▸ What you have to do
Retype the listing exactly, minus its pictures.

▸ Given data

§ §

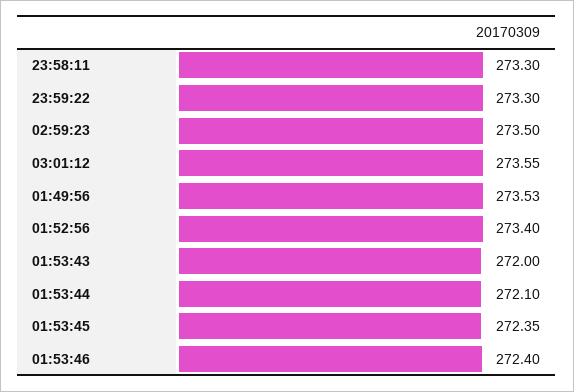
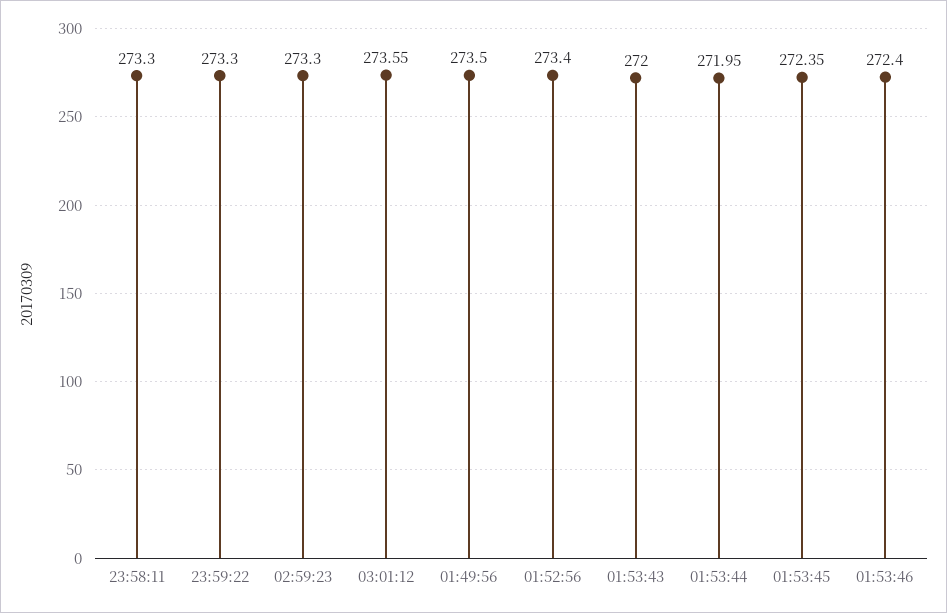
  {
    "23:58:11": 273.3,
    "23:59:22": 273.3,
-   "02:59:23": 273.5,
+   "02:59:23": 273.3,
    "03:01:12": 273.55,
-   "01:49:56": 273.53,
+   "01:49:56": 273.5,
    "01:52:56": 273.4,
    "01:53:43": 272,
-   "01:53:44": 272.1,
+   "01:53:44": 271.95,
    "01:53:45": 272.35,
    "01:53:46": 272.4
  }

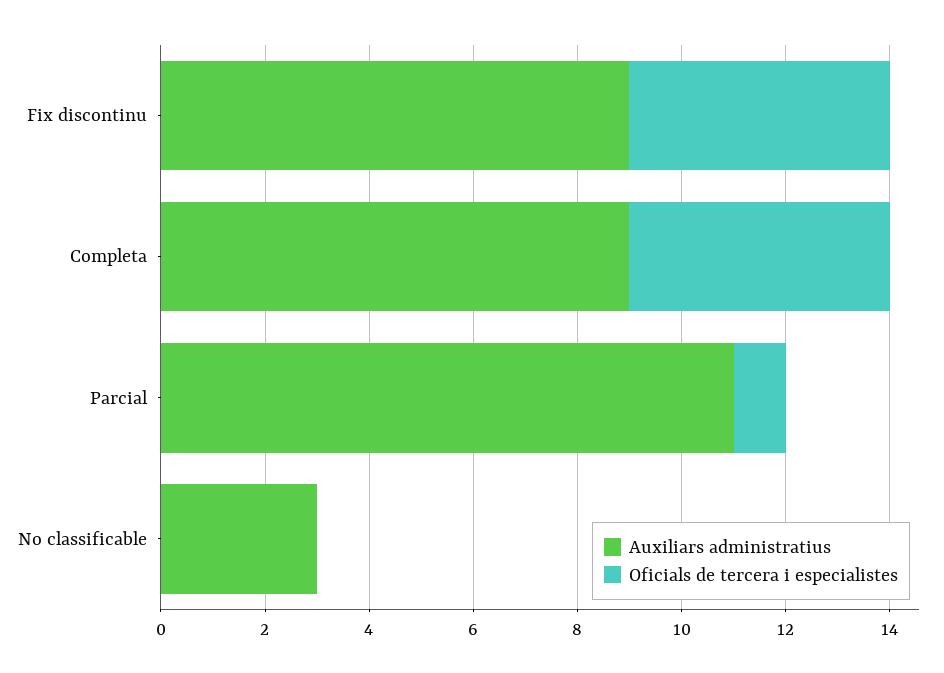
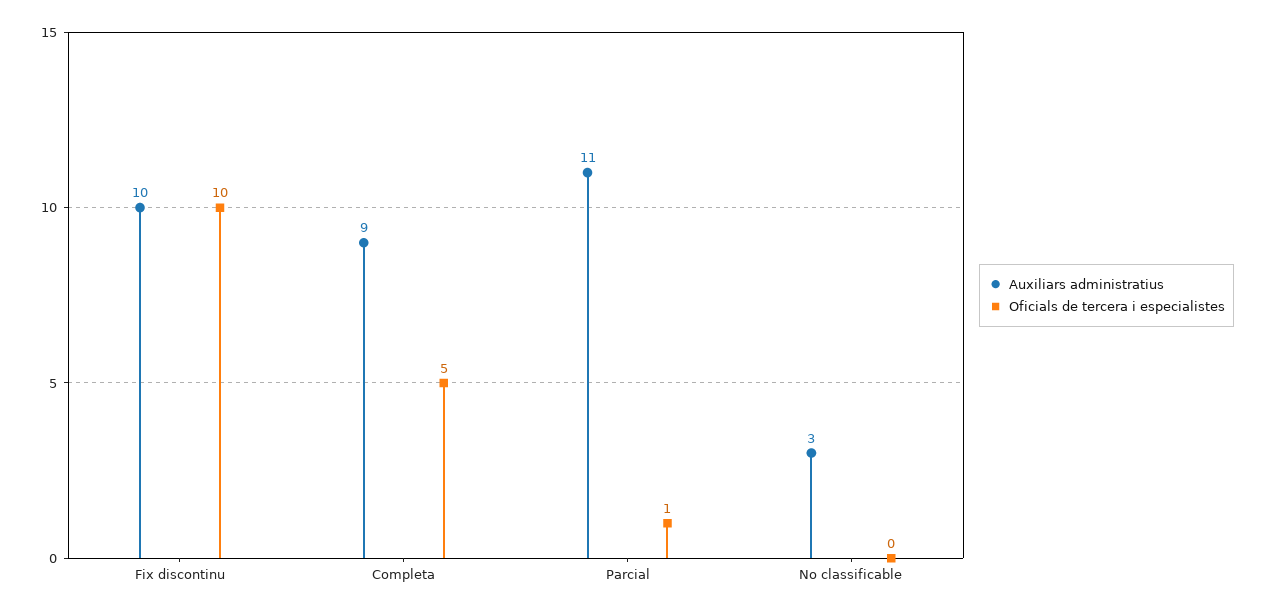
  {
    "Auxiliars administratius": {
-     "Fix discontinu": 9,
+     "Fix discontinu": 10,
      "Completa": 9,
      "Parcial": 11,
      "No classificable": 3
    },
    "Oficials de tercera i especialistes": {
-     "Fix discontinu": 5,
+     "Fix discontinu": 10,
      "Completa": 5,
      "Parcial": 1,
      "No classificable": 0
    }
  }

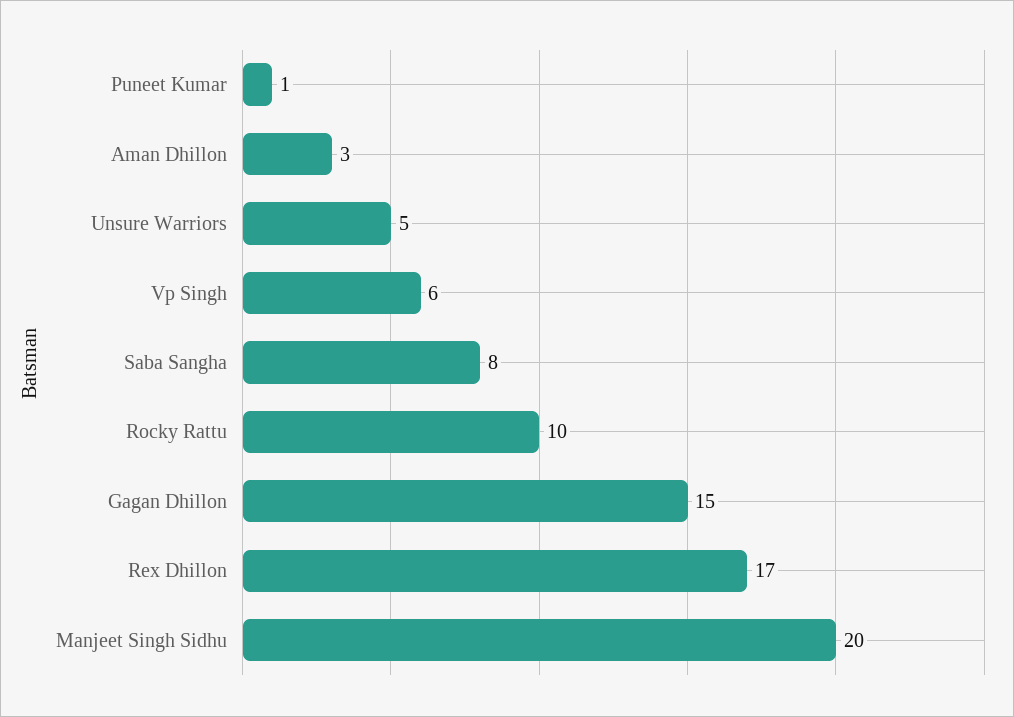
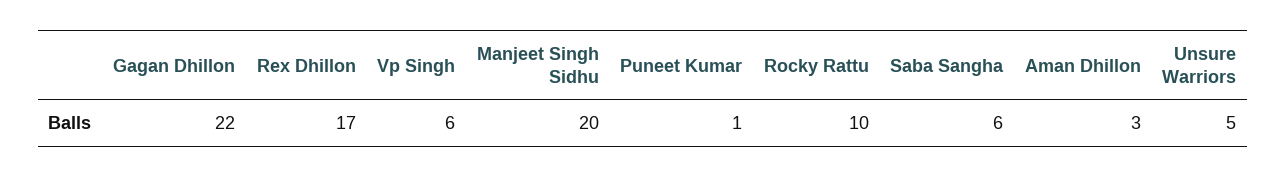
  {
    "Puneet Kumar": 1,
    "Aman Dhillon": 3,
    "Unsure Warriors": 5,
    "Vp Singh": 6,
-   "Saba Sangha": 8,
+   "Saba Sangha": 6,
    "Rocky Rattu": 10,
-   "Gagan Dhillon": 15,
+   "Gagan Dhillon": 22,
    "Rex Dhillon": 17,
    "Manjeet Singh Sidhu": 20
  }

§ §

▸ Your response
  {
    "23:58:11": 273.3,
    "23:59:22": 273.3,
-   "02:59:23": 273.5,
+   "02:59:23": 273.3,
    "03:01:12": 273.55,
-   "01:49:56": 273.53,
+   "01:49:56": 273.5,
    "01:52:56": 273.4,
    "01:53:43": 272,
-   "01:53:44": 272.1,
+   "01:53:44": 271.95,
    "01:53:45": 272.35,
    "01:53:46": 272.4
  }

  {
    "Auxiliars administratius": {
-     "Fix discontinu": 9,
+     "Fix discontinu": 10,
      "Completa": 9,
      "Parcial": 11,
      "No classificable": 3
    },
    "Oficials de tercera i especialistes": {
-     "Fix discontinu": 5,
+     "Fix discontinu": 10,
      "Completa": 5,
      "Parcial": 1,
      "No classificable": 0
    }
  }

  {
    "Puneet Kumar": 1,
    "Aman Dhillon": 3,
    "Unsure Warriors": 5,
    "Vp Singh": 6,
-   "Saba Sangha": 8,
+   "Saba Sangha": 6,
    "Rocky Rattu": 10,
-   "Gagan Dhillon": 15,
+   "Gagan Dhillon": 22,
    "Rex Dhillon": 17,
    "Manjeet Singh Sidhu": 20
  }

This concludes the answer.